Image and design file data
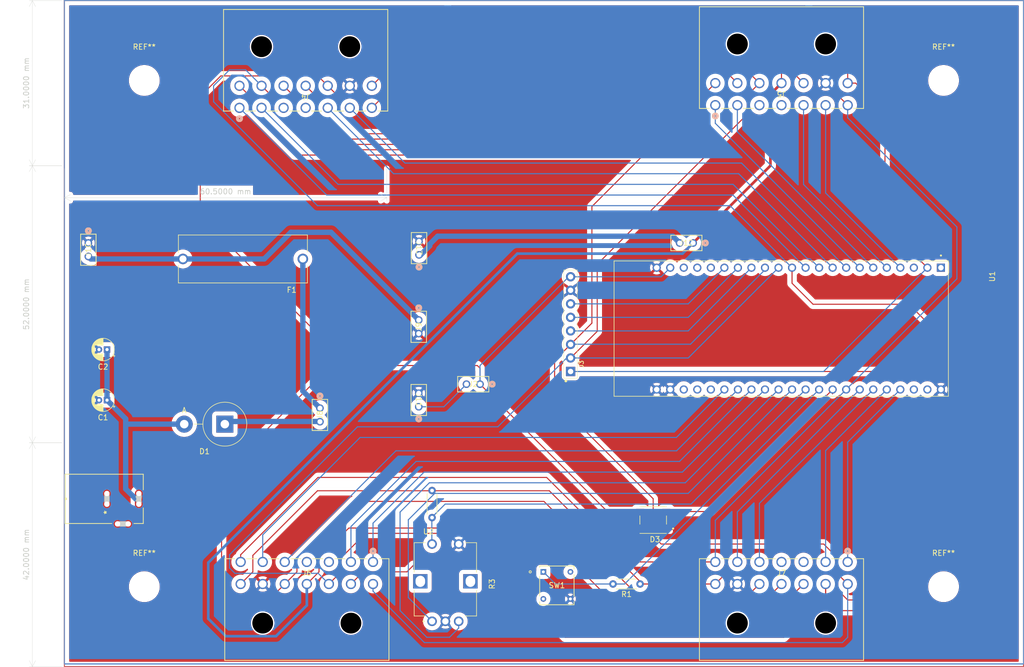
<source format=kicad_pcb>
(kicad_pcb
	(version 20240108)
	(generator "pcbnew")
	(generator_version "8.0")
	(general
		(thickness 1.6)
		(legacy_teardrops no)
	)
	(paper "A4")
	(layers
		(0 "F.Cu" signal)
		(31 "B.Cu" signal)
		(32 "B.Adhes" user "B.Adhesive")
		(33 "F.Adhes" user "F.Adhesive")
		(34 "B.Paste" user)
		(35 "F.Paste" user)
		(36 "B.SilkS" user "B.Silkscreen")
		(37 "F.SilkS" user "F.Silkscreen")
		(38 "B.Mask" user)
		(39 "F.Mask" user)
		(40 "Dwgs.User" user "User.Drawings")
		(41 "Cmts.User" user "User.Comments")
		(42 "Eco1.User" user "User.Eco1")
		(43 "Eco2.User" user "User.Eco2")
		(44 "Edge.Cuts" user)
		(45 "Margin" user)
		(46 "B.CrtYd" user "B.Courtyard")
		(47 "F.CrtYd" user "F.Courtyard")
		(48 "B.Fab" user)
		(49 "F.Fab" user)
		(50 "User.1" user)
		(51 "User.2" user)
		(52 "User.3" user)
		(53 "User.4" user)
		(54 "User.5" user)
		(55 "User.6" user)
		(56 "User.7" user)
		(57 "User.8" user)
		(58 "User.9" user)
	)
	(setup
		(pad_to_mask_clearance 0)
		(allow_soldermask_bridges_in_footprints no)
		(pcbplotparams
			(layerselection 0x0001000_ffffffff)
			(plot_on_all_layers_selection 0x0000000_00000000)
			(disableapertmacros no)
			(usegerberextensions no)
			(usegerberattributes yes)
			(usegerberadvancedattributes yes)
			(creategerberjobfile yes)
			(dashed_line_dash_ratio 12.000000)
			(dashed_line_gap_ratio 3.000000)
			(svgprecision 4)
			(plotframeref no)
			(viasonmask yes)
			(mode 1)
			(useauxorigin yes)
			(hpglpennumber 1)
			(hpglpenspeed 20)
			(hpglpendiameter 15.000000)
			(pdf_front_fp_property_popups yes)
			(pdf_back_fp_property_popups yes)
			(dxfpolygonmode yes)
			(dxfimperialunits yes)
			(dxfusepcbnewfont yes)
			(psnegative no)
			(psa4output no)
			(plotreference no)
			(plotvalue no)
			(plotfptext no)
			(plotinvisibletext no)
			(sketchpadsonfab no)
			(subtractmaskfromsilk no)
			(outputformat 1)
			(mirror no)
			(drillshape 0)
			(scaleselection 1)
			(outputdirectory "")
		)
	)
	(net 0 "")
	(net 1 "unconnected-(U1-RST-PadJ1_3)")
	(net 2 "GND")
	(net 3 "Net-(D1-A)")
	(net 4 "+12V")
	(net 5 "+5V")
	(net 6 "/neo pixel")
	(net 7 "unconnected-(D3-DOUT-Pad4)")
	(net 8 "Net-(D1-K)")
	(net 9 "/MOSI")
	(net 10 "/DC")
	(net 11 "/RESET")
	(net 12 "/3V3")
	(net 13 "/screenCS")
	(net 14 "/SCK")
	(net 15 "/RotorSW")
	(net 16 "/step1")
	(net 17 "/B")
	(net 18 "/dir1")
	(net 19 "/MISO")
	(net 20 "/pressureCS3")
	(net 21 "/irVout1")
	(net 22 "/pressureCS2")
	(net 23 "/step3")
	(net 24 "/step4")
	(net 25 "/pressureCS4")
	(net 26 "/dir3")
	(net 27 "/dir2")
	(net 28 "/irVout4")
	(net 29 "/irVout2")
	(net 30 "/irVin")
	(net 31 "/dir4")
	(net 32 "/pressureCS1")
	(net 33 "/step2")
	(net 34 "/A")
	(net 35 "/irVout3")
	(net 36 "unconnected-(SW1-Pad3)")
	(net 37 "unconnected-(SW1-Pad2)")
	(net 38 "Net-(F1-Pad1)")
	(net 39 "Net-(F1-Pad2)")
	(net 40 "unconnected-(J4-Pad3)")
	(net 41 "unconnected-(J4-Pad4)")
	(net 42 "unconnected-(J5-Pad3)")
	(net 43 "unconnected-(J5-Pad4)")
	(net 44 "unconnected-(J6-Pad4)")
	(net 45 "unconnected-(J6-Pad3)")
	(net 46 "unconnected-(J7-Pad4)")
	(net 47 "unconnected-(J7-Pad3)")
	(net 48 "unconnected-(J1-Pad3)")
	(net 49 "Net-(J11-Pad1)")
	(net 50 "Net-(J12-Pad2)")
	(net 51 "unconnected-(U1-USB_D+{slash}GPIO20-PadJ3_19)")
	(net 52 "unconnected-(U1-U0TXD{slash}GPIO43-PadJ3_2)")
	(net 53 "unconnected-(U1-U0RXD{slash}GPIO44-PadJ3_3)")
	(net 54 "unconnected-(U1-USB_D-{slash}GPIO19-PadJ3_20)")
	(net 55 "unconnected-(U1-GPIO12-PadJ1_18)")
	(net 56 "unconnected-(U1-GPIO14-PadJ1_20)")
	(net 57 "unconnected-(U1-GPIO13-PadJ1_19)")
	(net 58 "unconnected-(U1-GPIO21-PadJ3_18)")
	(net 59 "Net-(U1-GPIO38)")
	(footprint "MountingHole:MountingHole_5.3mm_M5" (layer "F.Cu") (at 65 135))
	(footprint "Capacitor_THT:CP_Radial_D4.0mm_P1.50mm" (layer "F.Cu") (at 58 100 180))
	(footprint "1pin-jumper:CONN2_M20-999_1x2_HRW" (layer "F.Cu") (at 54.5 70.5 90))
	(footprint "TR1_01:SPST_TR1_NDC" (layer "F.Cu") (at 139.8871 132.222))
	(footprint "PH1-08-UA:1X8-2.54MM-THT" (layer "F.Cu") (at 145 94.62 90))
	(footprint "1pin-jumper:CONN2_M20-999_1x2_HRW" (layer "F.Cu") (at 116.5 101.2366 -90))
	(footprint "1pin-jumper:CONN2_M20-999_1x2_HRW" (layer "F.Cu") (at 128 97))
	(footprint "CONN14_1-770973-1_TEC:CONN14_1-770973-1_TEC" (layer "F.Cu") (at 82.860001 45.139997 180))
	(footprint "CONN14_1-770973-1_TEC:CONN14_1-770973-1_TEC" (layer "F.Cu") (at 107.919998 130.360003))
	(footprint "ACZ11BR1E_20FD1_20C:CUI_ACZ11BR1E-20FD1-20C" (layer "F.Cu") (at 121.5 134))
	(footprint "CONN14_1-770973-1_TEC:CONN14_1-770973-1_TEC" (layer "F.Cu") (at 172.160004 44.639997 180))
	(footprint "1pin-jumper:CONN2_M20-999_1x2_HRW" (layer "F.Cu") (at 116.5555 72.7366 -90))
	(footprint "1655:LED_1655" (layer "F.Cu") (at 160.5 122.5 180))
	(footprint "MountingHole:MountingHole_5.3mm_M5" (layer "F.Cu") (at 215 40))
	(footprint "Resistor_THT:R_Axial_DIN0204_L3.6mm_D1.6mm_P5.08mm_Horizontal" (layer "F.Cu") (at 158.04 134.5 180))
	(footprint "CONN14_1-770973-1_TEC:CONN14_1-770973-1_TEC" (layer "F.Cu") (at 197 130.360003))
	(footprint "4628:FUSE_4628" (layer "F.Cu") (at 83.5 73.5 180))
	(footprint "Capacitor_THT:CP_Radial_D4.0mm_P1.50mm" (layer "F.Cu") (at 58 90.5 180))
	(footprint "MountingHole:MountingHole_5.3mm_M5" (layer "F.Cu") (at 65 40))
	(footprint "ESP32-S3-DEVKITC-1-N8R2:XCVR_ESP32-S3-DEVKITC-1-N8R2" (layer "F.Cu") (at 184.53 86.57 -90))
	(footprint "1pin-jumper:CONN2_M20-999_1x2_HRW" (layer "F.Cu") (at 168 70.5))
	(footprint "Diode_THT:D_5KPW_P7.62mm_Vertical_AnodeUp" (layer "F.Cu") (at 80.11 104.5 180))
	(footprint "Resistor_THT:R_Axial_DIN0204_L3.6mm_D1.6mm_P5.08mm_Horizontal" (layer "F.Cu") (at 119 116.96 -90))
	(footprint "PJ_002B:PJ-002B_CUI" (layer "F.Cu") (at 63.975351 118.52325 90))
	(footprint "MountingHole:MountingHole_5.3mm_M5"
		(layer "F.Cu")
		(uuid "e04e9efb-95bf-4448-a940-52e7408bb858")
		(at 215 135)
		(descr "Mounting Hole 5.3mm, no annular, M5")
		(tags "mounting hole 5.3mm no annular m5")
		(property "Reference" "REF**"
			(at 0 -6.3 0)
			(layer "F.SilkS")
			(uuid "d73bccd8-0e16-44c9-9bf4-b50b5232946c")
			(effects
				(font
					(size 1 1)
					(thickness 0.15)
				)
			)
		)
		(property "Value" "MountingHole_5.3mm_M5"
			(at 0 6.3 0)
			(layer "F.Fab")
			(uuid "717a3ec1-4a69-4894-bf1e-70dca79a8554")
			(effects
				(font
					(size 1 1)
					(thickness 0.15)
				)
			)
		)
		(property "Footprint" "MountingHole:MountingHole_5.3mm_M5"
			(at 0 0 0)
			(unlocked yes)
			(layer "F.Fab")
			(hide yes)
			(uuid "cf226adc-84e1-4563-9cf7-7f007fd5e1de")
			(effects
				(font
					(size 1.27 1.27)
					(thickness 0.15)
				)
			)
		)
		(property "Datasheet" ""
			(at 0 0 0)
			(unlocked yes)
			(layer "F.Fab")
			(hide yes)
			(uuid "d17b1de5-bbe5-4afd-a982-c3961809b5f3")
			(effects
				(font
					(size 1.27 1.27)
					(thickness 0.15)
				)
			)
		)
		(property "Description" ""
			(at 0 0 0)
			(unlocked yes)
			(layer "F.Fab")
			(hide yes)
			(uuid "d2d41cf1-6cba-4c86-89df-7810d713b3e6")
			(effects
				(font
					(size 1.27 1.27)
					(thickness 0.15)
				)
			)
		)
		(attr exclude_from_pos_files exclude_from_bom)
		(fp_circle
			(center 0 0)
			(end 5.3 0)
			(stroke
				(width 0.15)
				(type solid)
			)
			(fill none)
			(layer "Cmts.User")
			(uuid "686d86e1-0a97-4e7b-ace1-5285b0da15d4")
		)
		(fp_circle
			(center 0 0)
			(end 5.55 0)
			(stroke
				(width 0.05)
				(type solid)
			)
			(fill none)
			(layer "F.CrtYd")
			(uuid "48d7e30d-8523-4a23-8499-ab64707ffda7")
		)
		(fp_text user "${REFERENCE}"
			(at 0 0 0)
			(layer "F.Fab")
			(uuid "974297c3-d868-4b60-a9ce-5a01e6b19926")
			(effects
				(font
					(siz
... [524964 chars truncated]
</source>
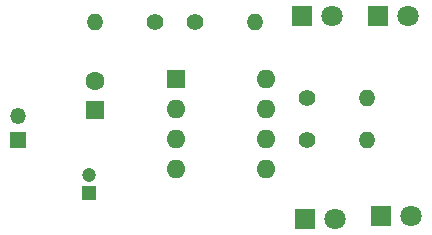
<source format=gbr>
%TF.GenerationSoftware,KiCad,Pcbnew,8.0.5*%
%TF.CreationDate,2024-12-19T14:28:51+03:00*%
%TF.ProjectId,555_Police_Light,3535355f-506f-46c6-9963-655f4c696768,v01*%
%TF.SameCoordinates,Original*%
%TF.FileFunction,Soldermask,Top*%
%TF.FilePolarity,Negative*%
%FSLAX46Y46*%
G04 Gerber Fmt 4.6, Leading zero omitted, Abs format (unit mm)*
G04 Created by KiCad (PCBNEW 8.0.5) date 2024-12-19 14:28:51*
%MOMM*%
%LPD*%
G01*
G04 APERTURE LIST*
%ADD10C,1.400000*%
%ADD11O,1.400000X1.400000*%
%ADD12R,1.350000X1.350000*%
%ADD13O,1.350000X1.350000*%
%ADD14R,1.600000X1.600000*%
%ADD15O,1.600000X1.600000*%
%ADD16R,1.800000X1.800000*%
%ADD17C,1.800000*%
%ADD18C,1.600000*%
%ADD19R,1.200000X1.200000*%
%ADD20C,1.200000*%
G04 APERTURE END LIST*
D10*
%TO.C,R4*%
X136460000Y-75000000D03*
D11*
X141540000Y-75000000D03*
%TD*%
D10*
%TO.C,R3*%
X136460000Y-78500000D03*
D11*
X141540000Y-78500000D03*
%TD*%
D10*
%TO.C,R2*%
X126960000Y-68500000D03*
D11*
X132040000Y-68500000D03*
%TD*%
D10*
%TO.C,R1*%
X123540000Y-68500000D03*
D11*
X118460000Y-68500000D03*
%TD*%
D12*
%TO.C,J1*%
X112000000Y-78500000D03*
D13*
X112000000Y-76500000D03*
%TD*%
D14*
%TO.C,U1*%
X125350000Y-73400000D03*
D15*
X125350000Y-75940000D03*
X125350000Y-78480000D03*
X125350000Y-81020000D03*
X132970000Y-81020000D03*
X132970000Y-78480000D03*
X132970000Y-75940000D03*
X132970000Y-73400000D03*
%TD*%
D16*
%TO.C,RED2*%
X142725000Y-85000000D03*
D17*
X145265000Y-85000000D03*
%TD*%
D16*
%TO.C,RED1*%
X136250000Y-85200000D03*
D17*
X138790000Y-85200000D03*
%TD*%
D14*
%TO.C,C2*%
X118500000Y-76000000D03*
D18*
X118500000Y-73500000D03*
%TD*%
D19*
%TO.C,C1*%
X118000000Y-83000000D03*
D20*
X118000000Y-81500000D03*
%TD*%
D16*
%TO.C,BLUE2*%
X142460000Y-68000000D03*
D17*
X145000000Y-68000000D03*
%TD*%
D16*
%TO.C,BLUE1*%
X136000000Y-68000000D03*
D17*
X138540000Y-68000000D03*
%TD*%
M02*

</source>
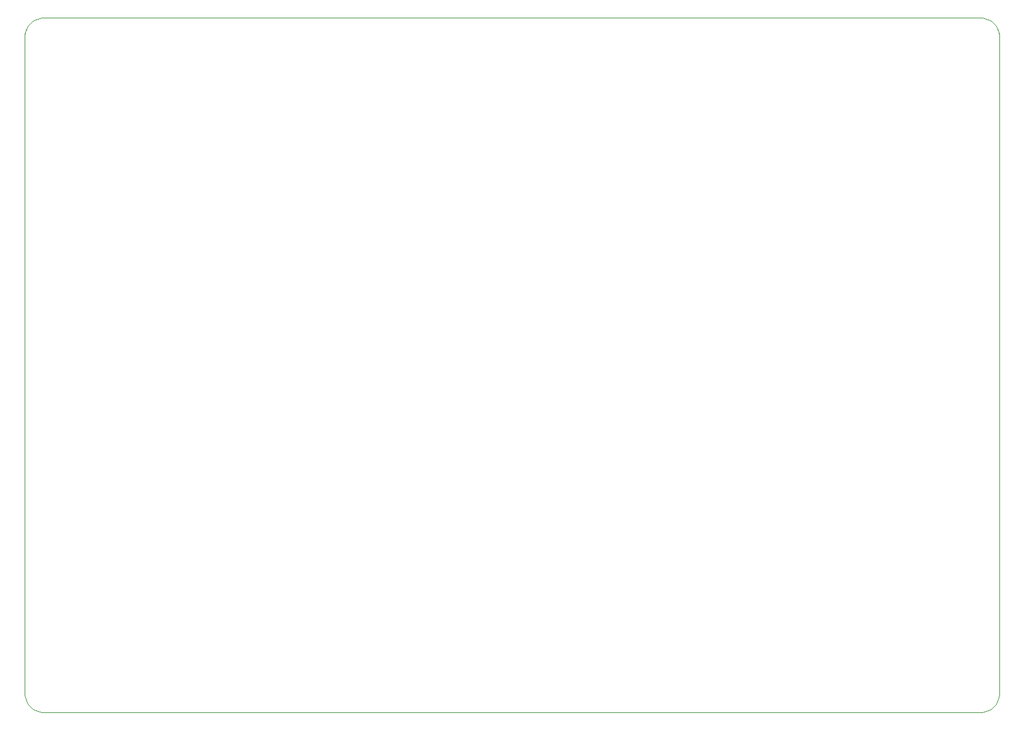
<source format=gko>
G04*
G04 #@! TF.GenerationSoftware,Altium Limited,Altium Designer,21.3.1 (25)*
G04*
G04 Layer_Color=16711935*
%FSLAX25Y25*%
%MOIN*%
G70*
G04*
G04 #@! TF.SameCoordinates,7C546B25-A564-4243-A2DC-5418B6E61E03*
G04*
G04*
G04 #@! TF.FilePolarity,Positive*
G04*
G01*
G75*
%ADD13C,0.00394*%
D13*
X514173Y362205D02*
X514119Y363233D01*
X513958Y364251D01*
X513692Y365246D01*
X513322Y366208D01*
X512855Y367126D01*
X512293Y367990D01*
X511645Y368791D01*
X510917Y369519D01*
X510116Y370167D01*
X509252Y370729D01*
X508334Y371196D01*
X507372Y371566D01*
X506377Y371832D01*
X505360Y371993D01*
X504331Y372047D01*
Y5118D02*
X505360Y5172D01*
X506377Y5333D01*
X507372Y5600D01*
X508334Y5969D01*
X509252Y6437D01*
X510116Y6998D01*
X510917Y7646D01*
X511645Y8375D01*
X512293Y9175D01*
X512855Y10039D01*
X513322Y10957D01*
X513692Y11919D01*
X513958Y12914D01*
X514119Y13932D01*
X514173Y14961D01*
X9843Y372047D02*
X8814Y371993D01*
X7796Y371832D01*
X6801Y371566D01*
X5839Y371196D01*
X4921Y370729D01*
X4057Y370167D01*
X3257Y369519D01*
X2528Y368791D01*
X1880Y367990D01*
X1319Y367126D01*
X851Y366208D01*
X482Y365246D01*
X215Y364251D01*
X54Y363233D01*
X0Y362205D01*
Y14961D02*
X54Y13932D01*
X215Y12914D01*
X482Y11919D01*
X851Y10957D01*
X1319Y10039D01*
X1880Y9175D01*
X2528Y8375D01*
X3257Y7646D01*
X4057Y6998D01*
X4921Y6437D01*
X5839Y5969D01*
X6801Y5600D01*
X7796Y5333D01*
X8814Y5172D01*
X9843Y5118D01*
X514173Y362205D02*
X514173Y14567D01*
X9843Y372047D02*
X504331Y372047D01*
X-0Y362205D02*
X0Y14961D01*
X9843Y5118D02*
X504331D01*
M02*

</source>
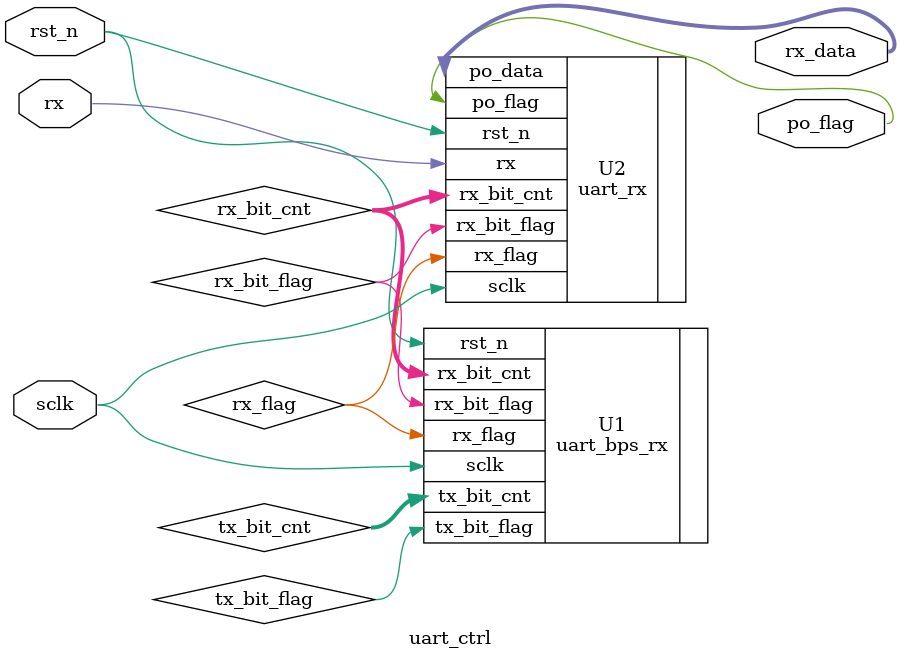
<source format=v>
module		uart_ctrl(
		input		wire				sclk		,
		input		wire				rst_n		, 
		input		wire				rx      ,	//tx²¢ÐÐ°ËÎ»Êý¾Ý
		output	wire				po_flag	,
		output	wire[7:0]		rx_data		
);

wire					rx_bit_flag		;//to		U2 
wire[3:0]			rx_bit_cnt		;//to  	U2
wire					tx_bit_flag		;//to		U3 
wire[3:0]			tx_bit_cnt	  ;//to 	U3 
wire					rx_flag				;//to 	U1
		
//bpsÀý»¯
uart_bps_rx	U1(
.sclk					(sclk				),//from top
.rst_n				(rst_n			),//from top
.rx_flag			(rx_flag		),//from U2   
//.tx_flag			(tx_flag		),
.rx_bit_flag	(rx_bit_flag),//to	U2
.rx_bit_cnt		(rx_bit_cnt	),//to  U2 
.tx_bit_flag	(tx_bit_flag), 
.tx_bit_cnt	  (tx_bit_cnt	) 

);

//rxÀý»¯
uart_rx	U2(
.sclk				(sclk				),//from	top
.rst_n			(rst_n			),//from	top
.rx					(rx					),//from	top
.rx_bit_cnt	(rx_bit_cnt	),//from	U1
.rx_bit_flag(rx_bit_flag),//from	U1
.po_data		(rx_data		),//to		top	 
.rx_flag		(rx_flag		),//to 		U1
.po_flag		(po_flag		)	//to 		top
);


endmodule
</source>
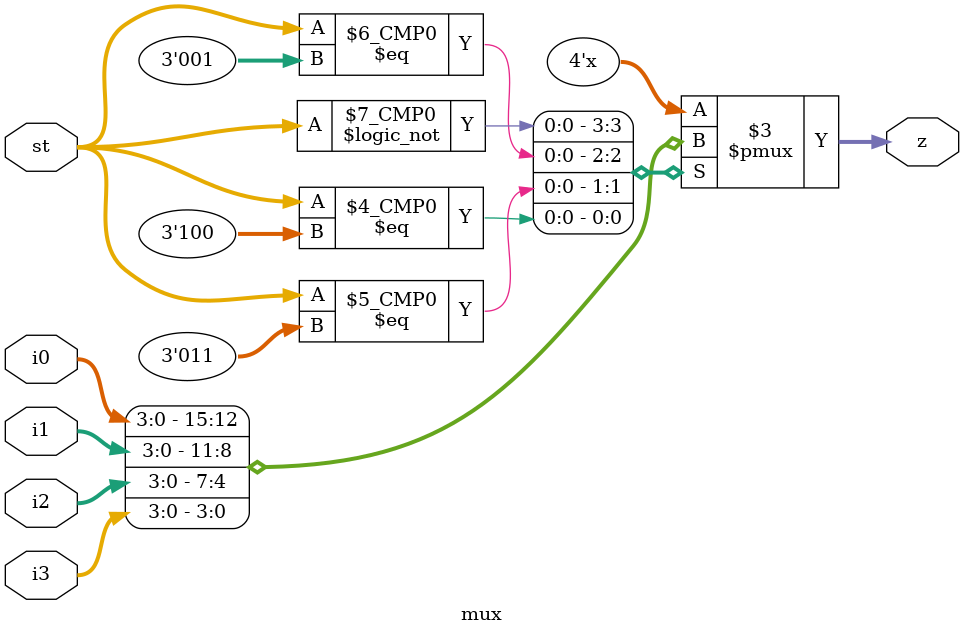
<source format=sv>
module mux(
	input logic [3:0] i0,
	input logic [3:0] i1,
	input logic [3:0] i2,
	input logic [3:0] i3,
	input logic [2:0] st,
	output logic [3:0] z

);
	always_comb
	begin
		case(st)
				0:	z = i0;
				1:	z = i1;
				3:	z = i2;
				4:	z = i3;
		endcase
	end
endmodule

</source>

- **Exercise instructions**
Collect the complete line wherever the string "logic" appears in the records.

- **Completed task**
	input logic [3:0] i0,
	input logic [3:0] i1,
	input logic [3:0] i2,
	input logic [3:0] i3,
	input logic [2:0] st,
	output logic [3:0] z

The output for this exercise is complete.